Intervention de Anne Courrèges

Réunion du mardi 3 septembre 2019 à 9h35
Commission spéciale chargée d'examiner le projet de loi relatif à la bioéthique

Anne Courrèges, directrice générale de l'Agence de la biomédecine :

Concernant la problématique embryon/cellules souches embryonnaires humaines, sans prendre parti sur le fond, je peux vous transmettre les éléments d'explication. Les enjeux éthiques n'ont pas été vus comme identiques et d'ailleurs, l'avis du Conseil d'État sur le projet de loi l'explicite : la recherche sur l'embryon va conduire à la destruction de l'embryon, d'où un encadrement particulièrement fort et un régime d'autorisation explicite par l'Agence de la biomédecine avec l'avis de son conseil d'orientation – ses membres savent combien ces avis sont discutés, débattus et nourris de la réflexion collective. La plupart des cellules souches embryonnaires humaines ont été dérivées il y a une vingtaine d'années. C'est à ce moment-là que la destruction de l'embryon a eu lieu. Une question éthique s'est donc posée il y a vingt ans au moment de la destruction de l'embryon, et elle ne se pose pas de la même façon aujourd'hui car les cellules souches ne permettent pas de reconstituer un organisme viable.

Par rapport à l'atteinte à l'embryon qui nourrit le régime juridique qui a été mis en place par les différentes lois de bioéthique, une différence de nature a été relevée par le Conseil d'État et trouve sa traduction juridique dans le projet de loi avec la distinction entre deux régimes : un régime d'autorisation et un régime de déclaration. Dans le second, un pouvoir d'opposition reste reconnu à l'Agence de la biomédecine s'il apparaît que les protocoles de recherche déclarés à l'Agence posent des difficultés éthiques ou ne respectent pas les conditions de fond qui sont applicables à ces recherches. Notez que les recherches ne peuvent pas commencer tant que le délai d'opposition n'est pas expiré.

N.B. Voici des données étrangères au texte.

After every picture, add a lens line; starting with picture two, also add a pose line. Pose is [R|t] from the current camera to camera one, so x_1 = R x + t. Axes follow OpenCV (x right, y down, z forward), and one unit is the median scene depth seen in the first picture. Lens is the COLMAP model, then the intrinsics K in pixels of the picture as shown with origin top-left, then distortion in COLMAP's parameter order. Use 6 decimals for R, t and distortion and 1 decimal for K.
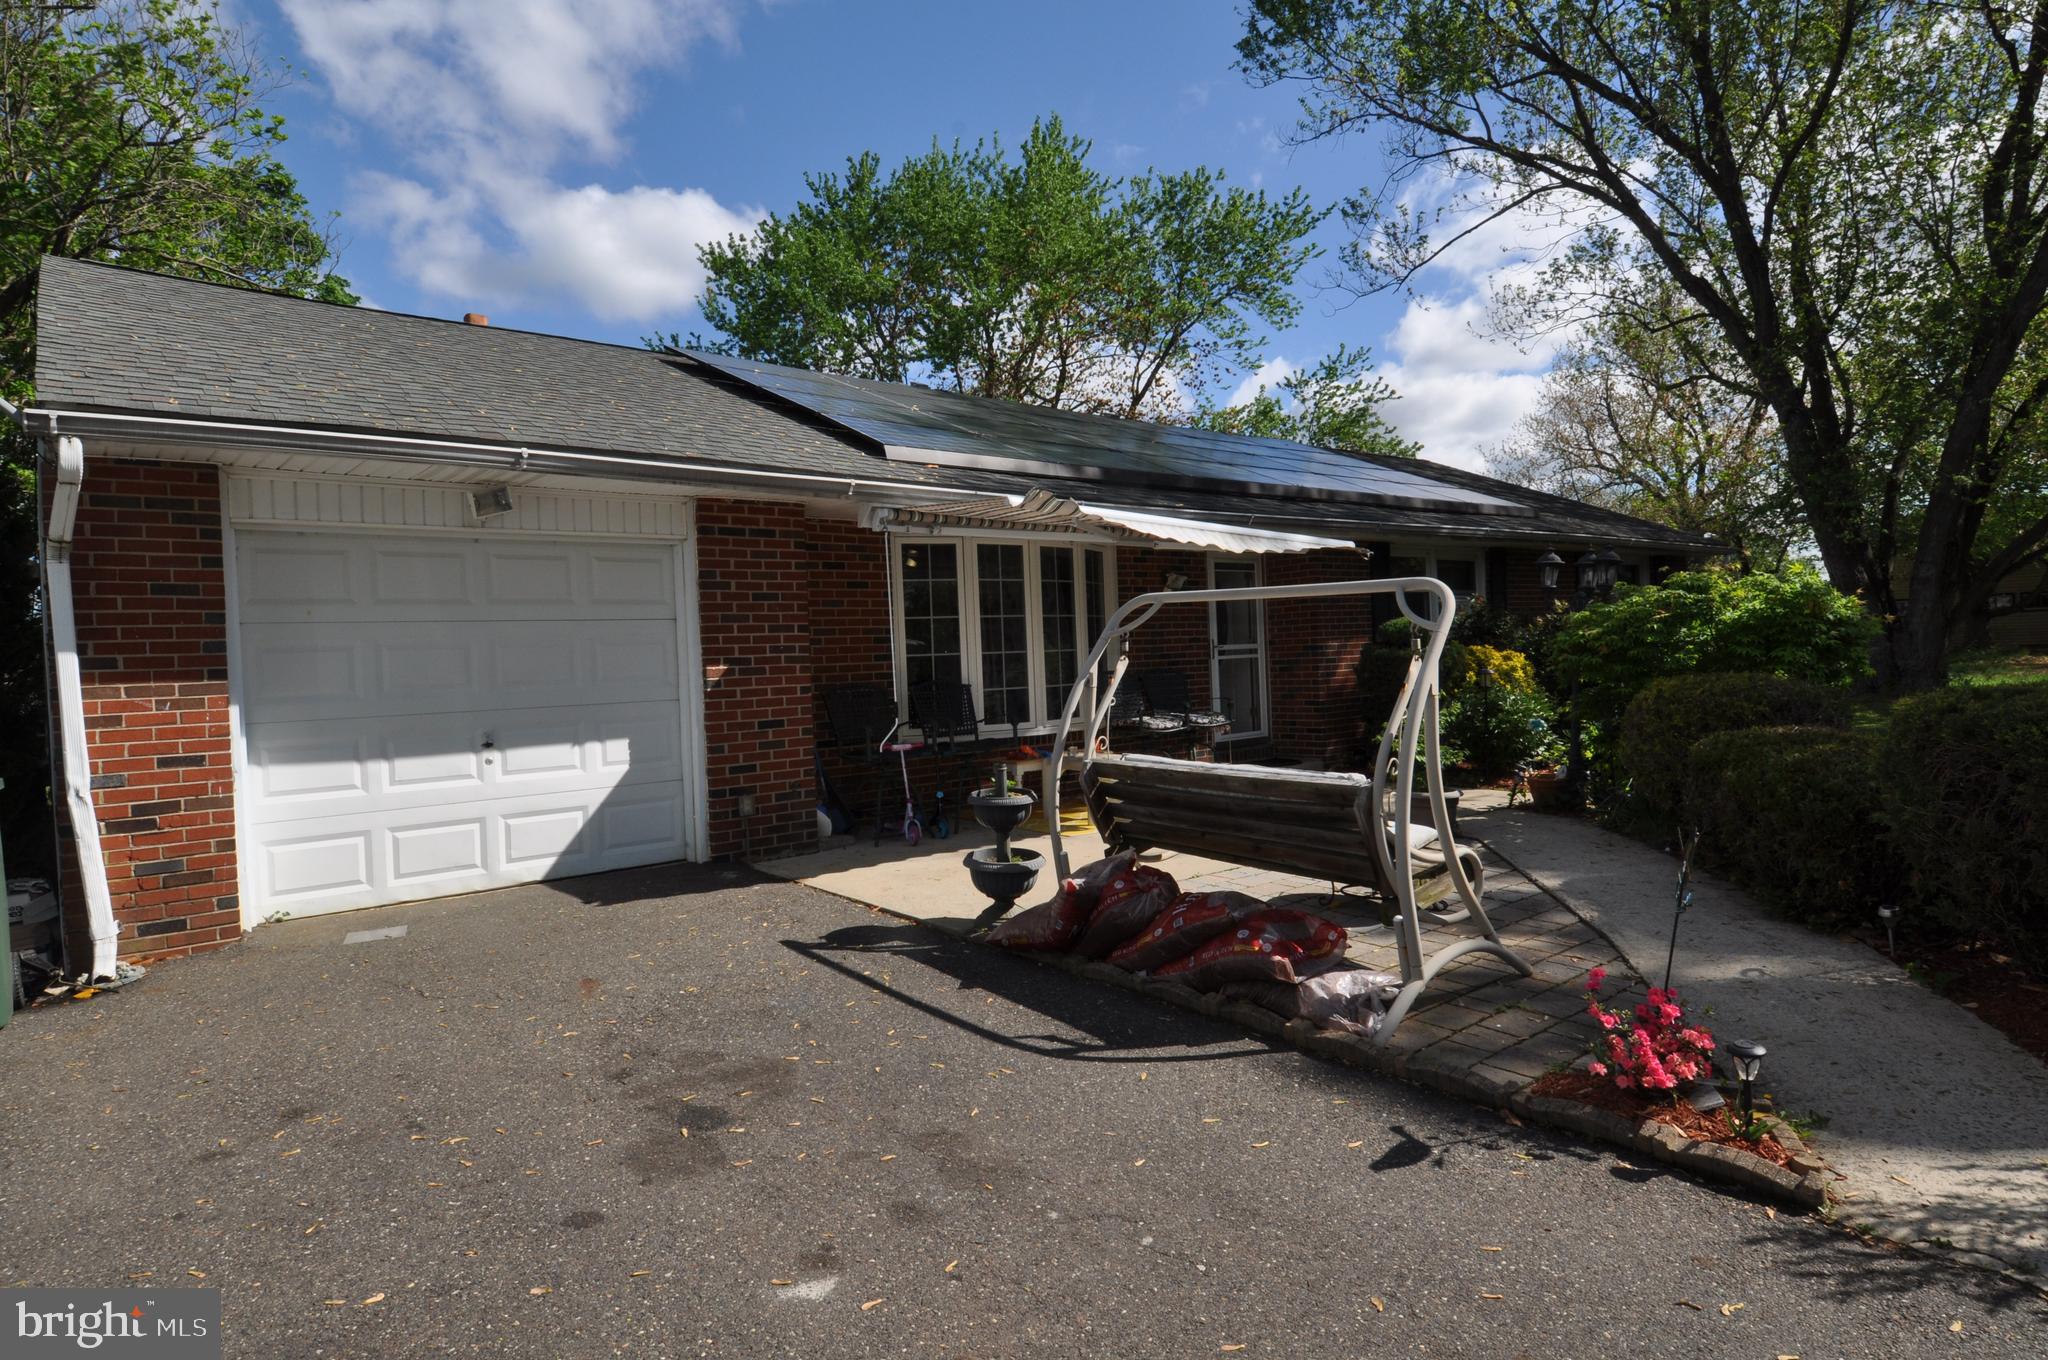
lens RADIAL K [[1141.3, 0, 1027.7], [0, 1141.3, 680.3], [0, 0, 1]] dist [0.056119, -0.060755]
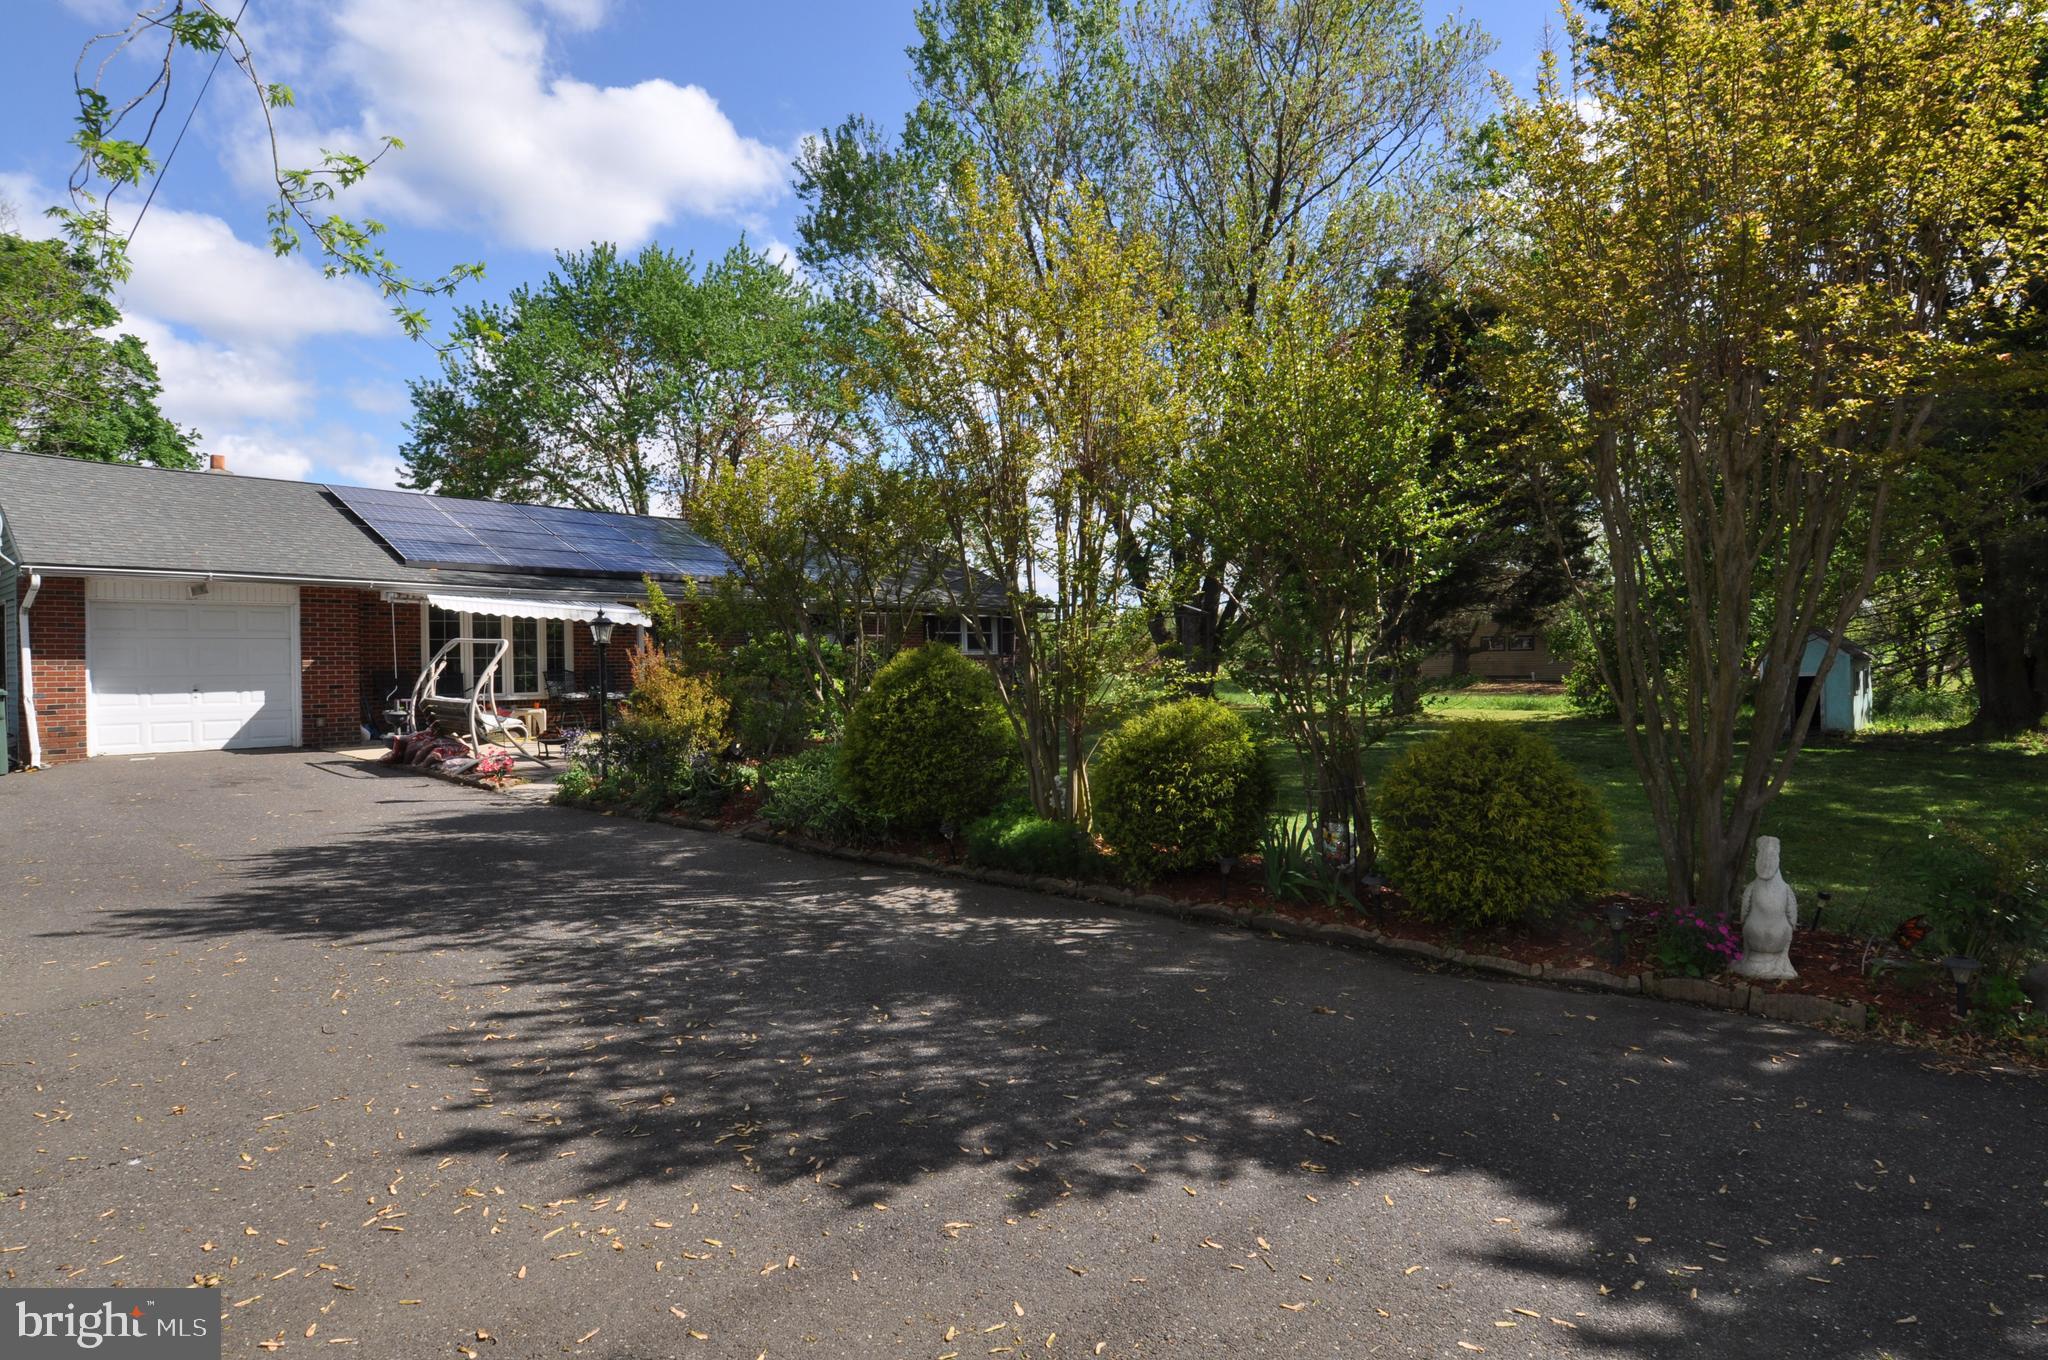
lens RADIAL K [[1141.3, 0, 1027.7], [0, 1141.3, 680.3], [0, 0, 1]] dist [0.056119, -0.060755]
pose [[0.990529, 0.028685, 0.134273, 0.955219], [-0.027907, 0.999581, -0.007678, 0.006146], [-0.134437, 0.003858, 0.990915, -1.670665]]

En ce qui concerne les produits dérivés du sang, je ferai une réponse identique à celle que j'ai apportée concernant l'intelligence artificielle. L'Agence de la biomédecine est compétente pour toutes les thérapeutiques qui font appel aux produits et éléments du corps humain à l'exception d'un : le sang. Nous n'avons aucune compétence légale dans ce domaine. Il ne m'appartient donc pas de répondre à cette question.

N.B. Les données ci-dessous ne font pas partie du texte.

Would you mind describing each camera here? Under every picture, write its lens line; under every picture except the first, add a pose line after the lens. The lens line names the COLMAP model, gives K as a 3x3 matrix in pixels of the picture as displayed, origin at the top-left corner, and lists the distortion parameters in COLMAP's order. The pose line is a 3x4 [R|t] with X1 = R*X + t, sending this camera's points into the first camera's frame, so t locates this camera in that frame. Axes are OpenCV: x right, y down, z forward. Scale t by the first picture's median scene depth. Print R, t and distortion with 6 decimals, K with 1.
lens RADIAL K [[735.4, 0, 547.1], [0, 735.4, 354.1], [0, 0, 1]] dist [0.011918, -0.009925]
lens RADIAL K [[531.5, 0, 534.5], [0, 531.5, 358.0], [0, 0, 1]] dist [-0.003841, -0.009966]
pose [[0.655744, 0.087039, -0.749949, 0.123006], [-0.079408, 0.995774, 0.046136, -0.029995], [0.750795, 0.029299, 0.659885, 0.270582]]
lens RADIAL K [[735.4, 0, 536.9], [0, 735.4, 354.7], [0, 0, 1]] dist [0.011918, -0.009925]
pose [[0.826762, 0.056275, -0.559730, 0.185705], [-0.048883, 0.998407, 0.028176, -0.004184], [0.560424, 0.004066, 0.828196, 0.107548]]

La question des chimères a été évoquée. Comme le Conseil d'État l'a relevé dans son avis, l'article inscrit dans le projet de loi est un article de clarification. L'interdiction des chimères était déjà circonscrite aux chimères portant sur l'embryon humain tout simplement parce que nous nous trouvons dans le code de la santé publique, au vu de dispositions régissant la situation de l'embryon humain. Le projet de loi ne fait qu'expliciter ce qui était l'état du droit. La problématique de la chimère animal/homme ne relève pas de la compétence de l'Agence de la biomédecine puisque nous sommes compétents pour l'embryon humain. Cette question concerne davantage le ministère de la Recherche, ce sujet relevant du droit de l'expérimentation animale encadré par le code rural et des directives communautaires d'une autre nature que celles qui régissent les activités dont l'Agence a la charge.